Requirement: Turn everything from the line that contains "state / province: Carabobo" down to the line that contains "collection date as typed: 16 Oct 1977" in the rows below into a Markdown table with the columns Number and Line. Give each line its own table row, number them in order, and leave out any blank lines.

[Collection entries]
--------------------

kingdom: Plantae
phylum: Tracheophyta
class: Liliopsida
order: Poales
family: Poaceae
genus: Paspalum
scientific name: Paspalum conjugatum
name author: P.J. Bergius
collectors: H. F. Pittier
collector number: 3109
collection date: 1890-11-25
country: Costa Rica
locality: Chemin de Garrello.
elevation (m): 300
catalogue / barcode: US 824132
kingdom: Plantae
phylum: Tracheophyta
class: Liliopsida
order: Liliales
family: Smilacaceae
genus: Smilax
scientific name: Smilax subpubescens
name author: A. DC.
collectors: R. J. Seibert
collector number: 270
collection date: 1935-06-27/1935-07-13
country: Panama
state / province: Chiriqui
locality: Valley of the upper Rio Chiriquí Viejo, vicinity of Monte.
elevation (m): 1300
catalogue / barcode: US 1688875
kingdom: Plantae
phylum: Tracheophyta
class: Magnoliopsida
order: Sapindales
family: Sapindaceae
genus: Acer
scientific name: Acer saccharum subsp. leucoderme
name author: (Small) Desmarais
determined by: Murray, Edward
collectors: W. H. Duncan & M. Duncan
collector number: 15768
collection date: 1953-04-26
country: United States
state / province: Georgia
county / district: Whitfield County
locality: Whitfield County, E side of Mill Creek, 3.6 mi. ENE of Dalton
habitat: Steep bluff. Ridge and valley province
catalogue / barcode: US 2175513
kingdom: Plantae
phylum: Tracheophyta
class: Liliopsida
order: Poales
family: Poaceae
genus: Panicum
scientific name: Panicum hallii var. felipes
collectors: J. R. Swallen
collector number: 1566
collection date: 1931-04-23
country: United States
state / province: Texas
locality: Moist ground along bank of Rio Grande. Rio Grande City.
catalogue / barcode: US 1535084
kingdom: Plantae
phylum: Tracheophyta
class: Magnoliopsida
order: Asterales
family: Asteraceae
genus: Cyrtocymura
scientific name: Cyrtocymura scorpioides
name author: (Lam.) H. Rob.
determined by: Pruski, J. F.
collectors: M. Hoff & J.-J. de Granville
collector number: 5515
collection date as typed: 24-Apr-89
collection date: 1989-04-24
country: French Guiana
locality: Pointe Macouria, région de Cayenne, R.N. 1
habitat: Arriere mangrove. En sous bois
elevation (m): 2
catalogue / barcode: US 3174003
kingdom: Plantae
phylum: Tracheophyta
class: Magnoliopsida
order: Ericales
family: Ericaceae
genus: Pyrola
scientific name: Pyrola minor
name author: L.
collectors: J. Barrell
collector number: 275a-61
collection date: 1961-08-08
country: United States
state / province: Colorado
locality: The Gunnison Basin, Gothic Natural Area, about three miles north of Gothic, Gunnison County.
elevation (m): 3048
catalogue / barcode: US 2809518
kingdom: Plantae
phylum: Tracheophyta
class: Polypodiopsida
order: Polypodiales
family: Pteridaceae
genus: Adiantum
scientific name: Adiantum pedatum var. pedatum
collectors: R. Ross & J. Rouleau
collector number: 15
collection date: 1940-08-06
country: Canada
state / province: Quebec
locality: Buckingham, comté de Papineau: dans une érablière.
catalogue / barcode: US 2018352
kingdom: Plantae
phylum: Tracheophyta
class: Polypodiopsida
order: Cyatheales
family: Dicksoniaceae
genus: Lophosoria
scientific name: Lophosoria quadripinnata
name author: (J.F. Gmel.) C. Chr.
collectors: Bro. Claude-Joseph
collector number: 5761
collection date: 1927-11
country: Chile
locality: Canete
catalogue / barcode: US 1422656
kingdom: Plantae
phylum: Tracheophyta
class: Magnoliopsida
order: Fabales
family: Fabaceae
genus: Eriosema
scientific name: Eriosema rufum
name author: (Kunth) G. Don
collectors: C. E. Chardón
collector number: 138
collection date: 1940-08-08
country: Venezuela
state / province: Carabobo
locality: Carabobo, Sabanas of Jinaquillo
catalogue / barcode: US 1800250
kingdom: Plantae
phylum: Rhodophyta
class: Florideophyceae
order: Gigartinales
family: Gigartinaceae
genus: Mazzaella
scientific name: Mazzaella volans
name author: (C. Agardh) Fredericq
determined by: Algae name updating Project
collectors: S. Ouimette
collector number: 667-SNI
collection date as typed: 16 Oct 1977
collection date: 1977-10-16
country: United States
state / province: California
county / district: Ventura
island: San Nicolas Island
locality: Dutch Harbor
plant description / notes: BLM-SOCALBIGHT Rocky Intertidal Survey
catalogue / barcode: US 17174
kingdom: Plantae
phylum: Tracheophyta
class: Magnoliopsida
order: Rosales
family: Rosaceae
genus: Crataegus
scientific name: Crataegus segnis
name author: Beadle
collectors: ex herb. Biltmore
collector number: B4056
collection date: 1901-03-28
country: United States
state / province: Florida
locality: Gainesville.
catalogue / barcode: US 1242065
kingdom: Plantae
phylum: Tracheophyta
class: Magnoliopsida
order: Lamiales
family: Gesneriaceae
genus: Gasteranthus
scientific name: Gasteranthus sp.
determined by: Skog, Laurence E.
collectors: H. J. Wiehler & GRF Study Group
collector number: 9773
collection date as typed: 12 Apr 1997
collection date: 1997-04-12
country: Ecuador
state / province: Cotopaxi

--------------------

Solution to this problem:
| Number | Line |
|---|---|
| 1 | state / province: Carabobo |
| 2 | locality: Carabobo, Sabanas of Jinaquillo |
| 3 | catalogue / barcode: US 1800250 |
| 4 | kingdom: Plantae |
| 5 | phylum: Rhodophyta |
| 6 | class: Florideophyceae |
| 7 | order: Gigartinales |
| 8 | family: Gigartinaceae |
| 9 | genus: Mazzaella |
| 10 | scientific name: Mazzaella volans |
| 11 | name author: (C. Agardh) Fredericq |
| 12 | determined by: Algae name updating Project |
| 13 | collectors: S. Ouimette |
| 14 | collector number: 667-SNI |
| 15 | collection date as typed: 16 Oct 1977 |